Chapter 1 Introduction

This is an analysis based on Kaggle survey data, details are at https://www.kaggle.com/c/kaggle-survey-2019. Kaggle is a subsidiary of Google LLC online community of data scientists machine learners. It offers data sets, a no-setup, customizable, Jupyter Notebooks environment, machine learning competitions and access free GPUs and a huge repository of community published data & code.

  • The survey received 19,717 usable respondents from 171 countries and territories. If a country or territory received less than 50 respondents, they were grouped and named “Other” for anonymity.

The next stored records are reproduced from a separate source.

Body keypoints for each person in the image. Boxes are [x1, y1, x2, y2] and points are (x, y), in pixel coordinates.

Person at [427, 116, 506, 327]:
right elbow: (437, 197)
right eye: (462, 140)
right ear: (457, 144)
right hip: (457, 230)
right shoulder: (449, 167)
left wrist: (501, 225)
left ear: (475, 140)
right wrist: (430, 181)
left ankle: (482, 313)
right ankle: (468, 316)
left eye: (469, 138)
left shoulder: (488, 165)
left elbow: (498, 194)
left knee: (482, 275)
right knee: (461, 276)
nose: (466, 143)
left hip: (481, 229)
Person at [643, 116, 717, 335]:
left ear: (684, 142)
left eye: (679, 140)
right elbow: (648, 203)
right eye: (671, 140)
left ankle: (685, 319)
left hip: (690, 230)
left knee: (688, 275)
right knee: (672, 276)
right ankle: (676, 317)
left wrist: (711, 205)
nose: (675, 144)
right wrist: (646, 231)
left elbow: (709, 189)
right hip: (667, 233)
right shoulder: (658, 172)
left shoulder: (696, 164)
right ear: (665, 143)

  • The survey was live from October 8th to October 28th 2019.

  • The median response time for those who participated in the survey was approximately 10 minutes.

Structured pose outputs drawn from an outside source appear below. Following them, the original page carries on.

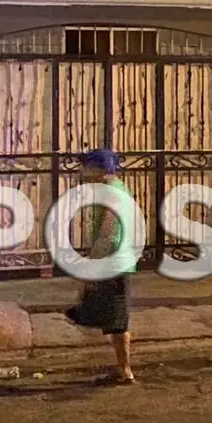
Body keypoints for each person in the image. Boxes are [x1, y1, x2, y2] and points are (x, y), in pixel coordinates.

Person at [64, 148, 138, 384]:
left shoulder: (112, 194)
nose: (82, 171)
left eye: (86, 166)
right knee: (113, 318)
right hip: (115, 261)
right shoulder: (112, 190)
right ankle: (122, 369)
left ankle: (125, 371)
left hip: (112, 263)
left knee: (117, 319)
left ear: (98, 169)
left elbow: (108, 235)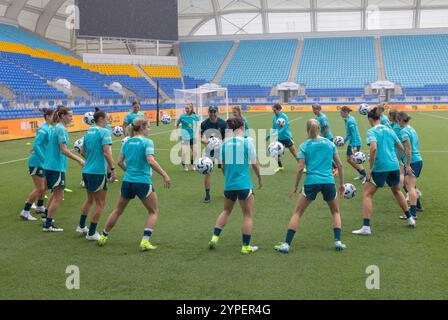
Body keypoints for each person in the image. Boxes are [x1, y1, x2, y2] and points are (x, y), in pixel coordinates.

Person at [98, 118, 171, 251]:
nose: (149, 129)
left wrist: (130, 171)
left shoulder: (127, 142)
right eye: (148, 127)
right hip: (142, 182)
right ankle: (145, 241)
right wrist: (164, 175)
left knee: (117, 210)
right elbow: (151, 160)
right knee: (153, 211)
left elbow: (119, 162)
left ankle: (103, 236)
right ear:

An overview of the world wide participation is given in the map below. The first three countries are

  • India
  • USA
  • Brazil


All numbers of all countries are given in the interactive table below. To find a specific country, type the name in the search field. Surprising facts:

  • Almost as many participants from Saudi Arabia (50) and Norway (51)
  • Peru (74) higher than Belgium (70)
  • Iran (96) higher than Sweden (92)


The word frequency word cloud shows that software engineers and data scientist are heavily involved the field of machine learning



Easy histogram plots of all questions can be created in R as shown at https://www.kaggle.com/paultimothymooney/how-to-explore-the-2019-kaggle-survey-data

1.1 Purpose

The purpose of the survey analysis is to create insight into which

  • algorithms
  • tools
  • platforms

are used in the field of machine learning. Contrary to public opinion machine learning is not mainly focused on neural networks.

1.2 Results

The results are presented by graphs relating parameters either vs time or vs other parameters.